Ex-legislador do Arizona que questionou a integridade eleitoral será condenado por usar assinaturas falsas

PHOENIX (AP) – Um ex-legislador republicano que questionou a integridade das eleições no Arizona e serviu como líder do grupo conservador Turning Point Action está programado para ser condenado na terça-feira por usar petições de nomeação que continham assinaturas falsas em uma tentativa de se qualificar para uma eleição primária de 2024.

Austin Smith, 30 anos, se confessou culpado em meados de novembro de acusações de tentativas de esquemas e práticas fraudulentas e assinatura ilegal de petições eleitorais. Ele reconheceu ter tentado usar petições com assinaturas falsas que sabia serem falsas e forjar a assinatura de uma mulher morta em uma petição de nomeação.

Smith representou um distrito de Arizona House nos subúrbios de Phoenix por um mandato antes de desistir de sua candidatura à reeleição em abril de 2024, quando surgiram dúvidas sobre as assinaturas em suas petições de nomeação.

Na época, ele renunciou ao cargo de líder da Turning Point Action, o braço de campanha da Turning Point USA, que se tornou uma força importante na política republicana do Arizona. Sua página biográfica dizia que Smith foi abordado em 2019 pelo cofundador da Turning Point, Charlie Kirk, e Tyler Bowyer, outro líder importante do grupo, sobre o lançamento da Turning Point Action.
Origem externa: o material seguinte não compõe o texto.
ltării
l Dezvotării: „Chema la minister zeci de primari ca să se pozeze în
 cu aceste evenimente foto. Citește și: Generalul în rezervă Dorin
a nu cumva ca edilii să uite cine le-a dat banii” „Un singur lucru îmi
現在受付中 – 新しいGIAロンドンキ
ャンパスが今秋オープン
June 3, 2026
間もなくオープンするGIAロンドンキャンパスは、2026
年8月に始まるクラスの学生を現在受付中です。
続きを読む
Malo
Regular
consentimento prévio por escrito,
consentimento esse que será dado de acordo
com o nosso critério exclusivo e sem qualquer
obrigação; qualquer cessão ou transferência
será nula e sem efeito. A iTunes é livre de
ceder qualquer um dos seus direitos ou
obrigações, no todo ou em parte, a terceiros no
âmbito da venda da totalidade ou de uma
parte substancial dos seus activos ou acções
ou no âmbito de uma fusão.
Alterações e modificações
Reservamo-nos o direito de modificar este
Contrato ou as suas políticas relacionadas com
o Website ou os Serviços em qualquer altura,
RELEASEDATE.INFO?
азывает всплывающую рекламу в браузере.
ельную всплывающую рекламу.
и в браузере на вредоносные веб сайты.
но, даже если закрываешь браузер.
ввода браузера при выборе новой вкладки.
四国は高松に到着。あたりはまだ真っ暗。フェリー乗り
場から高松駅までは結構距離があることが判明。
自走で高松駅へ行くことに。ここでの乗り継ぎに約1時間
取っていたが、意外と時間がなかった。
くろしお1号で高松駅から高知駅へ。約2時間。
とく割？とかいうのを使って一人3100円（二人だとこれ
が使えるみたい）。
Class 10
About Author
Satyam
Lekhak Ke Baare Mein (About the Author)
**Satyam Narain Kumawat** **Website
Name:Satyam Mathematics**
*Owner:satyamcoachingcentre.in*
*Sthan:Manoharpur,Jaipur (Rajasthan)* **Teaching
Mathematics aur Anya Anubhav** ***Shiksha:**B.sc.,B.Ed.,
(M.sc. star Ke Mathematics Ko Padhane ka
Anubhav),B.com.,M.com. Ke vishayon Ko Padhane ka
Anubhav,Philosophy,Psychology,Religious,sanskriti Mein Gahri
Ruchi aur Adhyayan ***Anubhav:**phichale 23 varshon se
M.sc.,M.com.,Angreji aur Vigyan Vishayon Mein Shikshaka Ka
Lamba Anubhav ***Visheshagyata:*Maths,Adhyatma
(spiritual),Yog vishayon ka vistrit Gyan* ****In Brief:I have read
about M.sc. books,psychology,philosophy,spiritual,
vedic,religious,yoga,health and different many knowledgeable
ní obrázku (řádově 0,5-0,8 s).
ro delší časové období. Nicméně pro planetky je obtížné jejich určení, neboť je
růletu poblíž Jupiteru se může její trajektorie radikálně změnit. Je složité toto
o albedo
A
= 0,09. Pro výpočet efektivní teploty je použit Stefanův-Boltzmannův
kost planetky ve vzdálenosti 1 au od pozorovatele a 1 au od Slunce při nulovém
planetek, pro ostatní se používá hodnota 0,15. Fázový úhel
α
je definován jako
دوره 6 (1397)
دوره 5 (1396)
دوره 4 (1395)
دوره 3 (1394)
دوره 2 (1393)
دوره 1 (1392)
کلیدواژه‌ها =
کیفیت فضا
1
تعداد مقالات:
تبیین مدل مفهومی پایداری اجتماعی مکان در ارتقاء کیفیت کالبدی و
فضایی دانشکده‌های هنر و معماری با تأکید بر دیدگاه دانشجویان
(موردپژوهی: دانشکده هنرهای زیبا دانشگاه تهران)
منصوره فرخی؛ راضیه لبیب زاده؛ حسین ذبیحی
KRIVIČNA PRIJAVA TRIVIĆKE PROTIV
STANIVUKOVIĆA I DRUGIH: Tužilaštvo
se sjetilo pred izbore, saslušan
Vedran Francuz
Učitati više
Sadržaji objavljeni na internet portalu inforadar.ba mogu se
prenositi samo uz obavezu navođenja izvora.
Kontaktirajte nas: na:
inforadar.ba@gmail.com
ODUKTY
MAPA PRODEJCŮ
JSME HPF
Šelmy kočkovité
Seu acordo judicial exige que ele seja condenado a liberdade condicional, pague uma multa de US$ 5 mil e seja impedido de concorrer a cargos públicos por cinco anos.

Anteriormente, ele retratou as acusações contra ele como um ataque coordenado dos democratas que era “tolo à primeira vista”, mas disse que desistiria de sua campanha de reeleição para evitar acumular projetos de lei. Na literatura de campanha, Smith expressou apoio a uma revisão apoiada pelos republicanos dos resultados das eleições presidenciais de 2020 no condado de Maricopa, que acabou sem produzir provas que apoiassem as falsas alegações do presidente Donald Trump de uma eleição roubada. Smith também patrocinou uma proposta mal sucedida para proibir o voto pelo correio e queixou-se num anúncio de campanha sobre as elites políticas violarem as leis eleitorais.